PROVIDED RECORDS →
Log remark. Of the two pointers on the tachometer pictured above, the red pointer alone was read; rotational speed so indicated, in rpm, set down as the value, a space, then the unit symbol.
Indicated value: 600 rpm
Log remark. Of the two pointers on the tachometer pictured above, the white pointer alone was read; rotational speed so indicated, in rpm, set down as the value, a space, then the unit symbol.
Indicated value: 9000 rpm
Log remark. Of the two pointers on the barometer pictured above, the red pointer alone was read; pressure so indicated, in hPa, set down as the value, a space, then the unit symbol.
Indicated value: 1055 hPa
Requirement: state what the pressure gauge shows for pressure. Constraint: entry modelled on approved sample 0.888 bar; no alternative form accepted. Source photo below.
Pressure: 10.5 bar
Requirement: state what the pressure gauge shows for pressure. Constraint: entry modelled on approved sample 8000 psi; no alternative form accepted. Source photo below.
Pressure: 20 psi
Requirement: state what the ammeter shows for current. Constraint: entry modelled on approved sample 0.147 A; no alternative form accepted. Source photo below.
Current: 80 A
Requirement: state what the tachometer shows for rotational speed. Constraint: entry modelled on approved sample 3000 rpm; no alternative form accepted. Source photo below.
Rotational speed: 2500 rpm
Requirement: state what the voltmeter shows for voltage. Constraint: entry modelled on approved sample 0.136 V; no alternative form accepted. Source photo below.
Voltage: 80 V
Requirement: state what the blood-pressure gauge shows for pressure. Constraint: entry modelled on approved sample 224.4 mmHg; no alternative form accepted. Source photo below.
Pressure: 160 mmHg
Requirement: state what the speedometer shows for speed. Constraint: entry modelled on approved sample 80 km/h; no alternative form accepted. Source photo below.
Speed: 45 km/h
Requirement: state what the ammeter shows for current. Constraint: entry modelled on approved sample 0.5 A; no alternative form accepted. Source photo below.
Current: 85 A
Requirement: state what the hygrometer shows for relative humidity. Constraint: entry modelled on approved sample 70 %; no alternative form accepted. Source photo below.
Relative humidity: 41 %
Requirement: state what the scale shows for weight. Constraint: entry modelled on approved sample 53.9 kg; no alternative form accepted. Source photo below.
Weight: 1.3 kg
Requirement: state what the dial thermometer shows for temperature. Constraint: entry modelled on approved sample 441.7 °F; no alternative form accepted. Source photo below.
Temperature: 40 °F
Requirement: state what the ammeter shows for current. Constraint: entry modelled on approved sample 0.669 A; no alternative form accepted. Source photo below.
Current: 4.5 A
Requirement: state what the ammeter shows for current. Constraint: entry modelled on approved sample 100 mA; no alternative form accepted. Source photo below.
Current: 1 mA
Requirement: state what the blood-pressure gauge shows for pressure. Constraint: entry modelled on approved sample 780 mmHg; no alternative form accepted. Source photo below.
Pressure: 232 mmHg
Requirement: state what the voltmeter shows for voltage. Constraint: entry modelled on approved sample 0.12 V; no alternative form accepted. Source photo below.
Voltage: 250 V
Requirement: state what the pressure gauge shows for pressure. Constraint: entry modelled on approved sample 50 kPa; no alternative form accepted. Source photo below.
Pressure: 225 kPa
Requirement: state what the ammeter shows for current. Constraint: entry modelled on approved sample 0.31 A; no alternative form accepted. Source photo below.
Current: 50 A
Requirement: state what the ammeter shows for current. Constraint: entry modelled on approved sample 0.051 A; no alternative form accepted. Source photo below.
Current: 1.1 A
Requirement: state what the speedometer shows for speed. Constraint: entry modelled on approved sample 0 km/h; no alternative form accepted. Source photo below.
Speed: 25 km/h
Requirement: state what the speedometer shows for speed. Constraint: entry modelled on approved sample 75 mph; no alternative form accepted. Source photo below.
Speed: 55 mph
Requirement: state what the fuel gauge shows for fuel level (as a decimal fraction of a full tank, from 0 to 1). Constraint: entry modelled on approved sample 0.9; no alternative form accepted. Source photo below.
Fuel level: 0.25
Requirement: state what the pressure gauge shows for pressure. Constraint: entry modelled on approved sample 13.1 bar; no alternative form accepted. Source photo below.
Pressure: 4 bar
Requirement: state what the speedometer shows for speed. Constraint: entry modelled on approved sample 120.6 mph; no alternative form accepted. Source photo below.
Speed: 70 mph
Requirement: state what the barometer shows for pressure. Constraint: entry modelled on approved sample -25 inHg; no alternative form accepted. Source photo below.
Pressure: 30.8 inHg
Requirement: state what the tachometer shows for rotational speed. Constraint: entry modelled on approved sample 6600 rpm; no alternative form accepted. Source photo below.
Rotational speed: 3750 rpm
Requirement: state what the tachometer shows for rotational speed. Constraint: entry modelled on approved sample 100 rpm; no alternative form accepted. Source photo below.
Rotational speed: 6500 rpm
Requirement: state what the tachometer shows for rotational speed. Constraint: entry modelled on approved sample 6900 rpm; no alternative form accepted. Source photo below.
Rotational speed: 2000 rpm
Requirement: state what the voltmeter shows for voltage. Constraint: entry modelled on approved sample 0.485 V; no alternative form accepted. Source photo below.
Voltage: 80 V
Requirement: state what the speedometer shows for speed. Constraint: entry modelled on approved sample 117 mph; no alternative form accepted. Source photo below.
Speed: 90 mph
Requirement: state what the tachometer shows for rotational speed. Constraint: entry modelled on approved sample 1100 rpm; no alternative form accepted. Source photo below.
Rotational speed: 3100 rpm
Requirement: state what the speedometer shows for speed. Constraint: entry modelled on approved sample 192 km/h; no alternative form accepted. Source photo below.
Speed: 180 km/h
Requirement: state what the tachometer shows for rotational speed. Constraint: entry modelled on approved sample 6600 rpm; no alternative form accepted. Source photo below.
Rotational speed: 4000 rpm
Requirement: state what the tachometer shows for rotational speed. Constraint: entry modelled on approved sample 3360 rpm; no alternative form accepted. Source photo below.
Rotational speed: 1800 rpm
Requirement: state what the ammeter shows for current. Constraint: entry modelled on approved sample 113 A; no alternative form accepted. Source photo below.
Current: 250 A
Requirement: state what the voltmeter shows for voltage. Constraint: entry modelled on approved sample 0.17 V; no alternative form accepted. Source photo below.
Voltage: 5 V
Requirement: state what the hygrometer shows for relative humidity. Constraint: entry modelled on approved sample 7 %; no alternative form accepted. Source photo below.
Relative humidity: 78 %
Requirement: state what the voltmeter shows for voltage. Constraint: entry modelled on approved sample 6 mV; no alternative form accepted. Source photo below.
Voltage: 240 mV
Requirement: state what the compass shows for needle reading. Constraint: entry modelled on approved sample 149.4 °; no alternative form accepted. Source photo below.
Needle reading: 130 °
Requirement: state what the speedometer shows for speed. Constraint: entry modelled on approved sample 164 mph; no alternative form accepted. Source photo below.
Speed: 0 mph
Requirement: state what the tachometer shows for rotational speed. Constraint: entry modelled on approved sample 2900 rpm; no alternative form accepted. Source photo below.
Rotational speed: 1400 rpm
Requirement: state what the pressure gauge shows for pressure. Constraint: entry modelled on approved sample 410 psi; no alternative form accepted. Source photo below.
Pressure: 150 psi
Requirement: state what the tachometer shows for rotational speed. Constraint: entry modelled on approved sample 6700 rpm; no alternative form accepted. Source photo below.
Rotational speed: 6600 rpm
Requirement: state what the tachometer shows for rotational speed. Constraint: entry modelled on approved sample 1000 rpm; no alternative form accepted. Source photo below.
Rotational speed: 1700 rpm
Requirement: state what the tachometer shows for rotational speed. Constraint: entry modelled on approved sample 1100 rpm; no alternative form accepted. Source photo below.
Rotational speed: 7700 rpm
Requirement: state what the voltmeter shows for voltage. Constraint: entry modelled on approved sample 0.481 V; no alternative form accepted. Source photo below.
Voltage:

WHAT YOU SHOULD DO →
Rewrite all of the lines above as a numbered list, omitting any blank lines.

EXERCISE SOLUTION →
1. Log remark. Of the two pointers on the tachometer pictured above, the red pointer alone was read; rotational speed so indicated, in rpm, set down as the value, a space, then the unit symbol.
2. Indicated value: 600 rpm
3. Log remark. Of the two pointers on the tachometer pictured above, the white pointer alone was read; rotational speed so indicated, in rpm, set down as the value, a space, then the unit symbol.
4. Indicated value: 9000 rpm
5. Log remark. Of the two pointers on the barometer pictured above, the red pointer alone was read; pressure so indicated, in hPa, set down as the value, a space, then the unit symbol.
6. Indicated value: 1055 hPa
7. Requirement: state what the pressure gauge shows for pressure. Constraint: entry modelled on approved sample 0.888 bar; no alternative form accepted. Source photo below.
8. Pressure: 10.5 bar
9. Requirement: state what the pressure gauge shows for pressure. Constraint: entry modelled on approved sample 8000 psi; no alternative form accepted. Source photo below.
10. Pressure: 20 psi
11. Requirement: state what the ammeter shows for current. Constraint: entry modelled on approved sample 0.147 A; no alternative form accepted. Source photo below.
12. Current: 80 A
13. Requirement: state what the tachometer shows for rotational speed. Constraint: entry modelled on approved sample 3000 rpm; no alternative form accepted. Source photo below.
14. Rotational speed: 2500 rpm
15. Requirement: state what the voltmeter shows for voltage. Constraint: entry modelled on approved sample 0.136 V; no alternative form accepted. Source photo below.
16. Voltage: 80 V
17. Requirement: state what the blood-pressure gauge shows for pressure. Constraint: entry modelled on approved sample 224.4 mmHg; no alternative form accepted. Source photo below.
18. Pressure: 160 mmHg
19. Requirement: state what the speedometer shows for speed. Constraint: entry modelled on approved sample 80 km/h; no alternative form accepted. Source photo below.
20. Speed: 45 km/h
21. Requirement: state what the ammeter shows for current. Constraint: entry modelled on approved sample 0.5 A; no alternative form accepted. Source photo below.
22. Current: 85 A
23. Requirement: state what the hygrometer shows for relative humidity. Constraint: entry modelled on approved sample 70 %; no alternative form accepted. Source photo below.
24. Relative humidity: 41 %
25. Requirement: state what the scale shows for weight. Constraint: entry modelled on approved sample 53.9 kg; no alternative form accepted. Source photo below.
26. Weight: 1.3 kg
27. Requirement: state what the dial thermometer shows for temperature. Constraint: entry modelled on approved sample 441.7 °F; no alternative form accepted. Source photo below.
28. Temperature: 40 °F
29. Requirement: state what the ammeter shows for current. Constraint: entry modelled on approved sample 0.669 A; no alternative form accepted. Source photo below.
30. Current: 4.5 A
31. Requirement: state what the ammeter shows for current. Constraint: entry modelled on approved sample 100 mA; no alternative form accepted. Source photo below.
32. Current: 1 mA
33. Requirement: state what the blood-pressure gauge shows for pressure. Constraint: entry modelled on approved sample 780 mmHg; no alternative form accepted. Source photo below.
34. Pressure: 232 mmHg
35. Requirement: state what the voltmeter shows for voltage. Constraint: entry modelled on approved sample 0.12 V; no alternative form accepted. Source photo below.
36. Voltage: 250 V
37. Requirement: state what the pressure gauge shows for pressure. Constraint: entry modelled on approved sample 50 kPa; no alternative form accepted. Source photo below.
38. Pressure: 225 kPa
39. Requirement: state what the ammeter shows for current. Constraint: entry modelled on approved sample 0.31 A; no alternative form accepted. Source photo below.
40. Current: 50 A
41. Requirement: state what the ammeter shows for current. Constraint: entry modelled on approved sample 0.051 A; no alternative form accepted. Source photo below.
42. Current: 1.1 A
43. Requirement: state what the speedometer shows for speed. Constraint: entry modelled on approved sample 0 km/h; no alternative form accepted. Source photo below.
44. Speed: 25 km/h
45. Requirement: state what the speedometer shows for speed. Constraint: entry modelled on approved sample 75 mph; no alternative form accepted. Source photo below.
46. Speed: 55 mph
47. Requirement: state what the fuel gauge shows for fuel level (as a decimal fraction of a full tank, from 0 to 1). Constraint: entry modelled on approved sample 0.9; no alternative form accepted. Source photo below.
48. Fuel level: 0.25
49. Requirement: state what the pressure gauge shows for pressure. Constraint: entry modelled on approved sample 13.1 bar; no alternative form accepted. Source photo below.
50. Pressure: 4 bar
51. Requirement: state what the speedometer shows for speed. Constraint: entry modelled on approved sample 120.6 mph; no alternative form accepted. Source photo below.
52. Speed: 70 mph
53. Requirement: state what the barometer shows for pressure. Constraint: entry modelled on approved sample -25 inHg; no alternative form accepted. Source photo below.
54. Pressure: 30.8 inHg
55. Requirement: state what the tachometer shows for rotational speed. Constraint: entry modelled on approved sample 6600 rpm; no alternative form accepted. Source photo below.
56. Rotational speed: 3750 rpm
57. Requirement: state what the tachometer shows for rotational speed. Constraint: entry modelled on approved sample 100 rpm; no alternative form accepted. Source photo below.
58. Rotational speed: 6500 rpm
59. Requirement: state what the tachometer shows for rotational speed. Constraint: entry modelled on approved sample 6900 rpm; no alternative form accepted. Source photo below.
60. Rotational speed: 2000 rpm
61. Requirement: state what the voltmeter shows for voltage. Constraint: entry modelled on approved sample 0.485 V; no alternative form accepted. Source photo below.
62. Voltage: 80 V
63. Requirement: state what the speedometer shows for speed. Constraint: entry modelled on approved sample 117 mph; no alternative form accepted. Source photo below.
64. Speed: 90 mph
65. Requirement: state what the tachometer shows for rotational speed. Constraint: entry modelled on approved sample 1100 rpm; no alternative form accepted. Source photo below.
66. Rotational speed: 3100 rpm
67. Requirement: state what the speedometer shows for speed. Constraint: entry modelled on approved sample 192 km/h; no alternative form accepted. Source photo below.
68. Speed: 180 km/h
69. Requirement: state what the tachometer shows for rotational speed. Constraint: entry modelled on approved sample 6600 rpm; no alternative form accepted. Source photo below.
70. Rotational speed: 4000 rpm
71. Requirement: state what the tachometer shows for rotational speed. Constraint: entry modelled on approved sample 3360 rpm; no alternative form accepted. Source photo below.
72. Rotational speed: 1800 rpm
73. Requirement: state what the ammeter shows for current. Constraint: entry modelled on approved sample 113 A; no alternative form accepted. Source photo below.
74. Current: 250 A
75. Requirement: state what the voltmeter shows for voltage. Constraint: entry modelled on approved sample 0.17 V; no alternative form accepted. Source photo below.
76. Voltage: 5 V
77. Requirement: state what the hygrometer shows for relative humidity. Constraint: entry modelled on approved sample 7 %; no alternative form accepted. Source photo below.
78. Relative humidity: 78 %
79. Requirement: state what the voltmeter shows for voltage. Constraint: entry modelled on approved sample 6 mV; no alternative form accepted. Source photo below.
80. Voltage: 240 mV
81. Requirement: state what the compass shows for needle reading. Constraint: entry modelled on approved sample 149.4 °; no alternative form accepted. Source photo below.
82. Needle reading: 130 °
83. Requirement: state what the speedometer shows for speed. Constraint: entry modelled on approved sample 164 mph; no alternative form accepted. Source photo below.
84. Speed: 0 mph
85. Requirement: state what the tachometer shows for rotational speed. Constraint: entry modelled on approved sample 2900 rpm; no alternative form accepted. Source photo below.
86. Rotational speed: 1400 rpm
87. Requirement: state what the pressure gauge shows for pressure. Constraint: entry modelled on approved sample 410 psi; no alternative form accepted. Source photo below.
88. Pressure: 150 psi
89. Requirement: state what the tachometer shows for rotational speed. Constraint: entry modelled on approved sample 6700 rpm; no alternative form accepted. Source photo below.
90. Rotational speed: 6600 rpm
91. Requirement: state what the tachometer shows for rotational speed. Constraint: entry modelled on approved sample 1000 rpm; no alternative form accepted. Source photo below.
92. Rotational speed: 1700 rpm
93. Requirement: state what the tachometer shows for rotational speed. Constraint: entry modelled on approved sample 1100 rpm; no alternative form accepted. Source photo below.
94. Rotational speed: 7700 rpm
95. Requirement: state what the voltmeter shows for voltage. Constraint: entry modelled on approved sample 0.481 V; no alternative form accepted. Source photo below.
96. Voltage:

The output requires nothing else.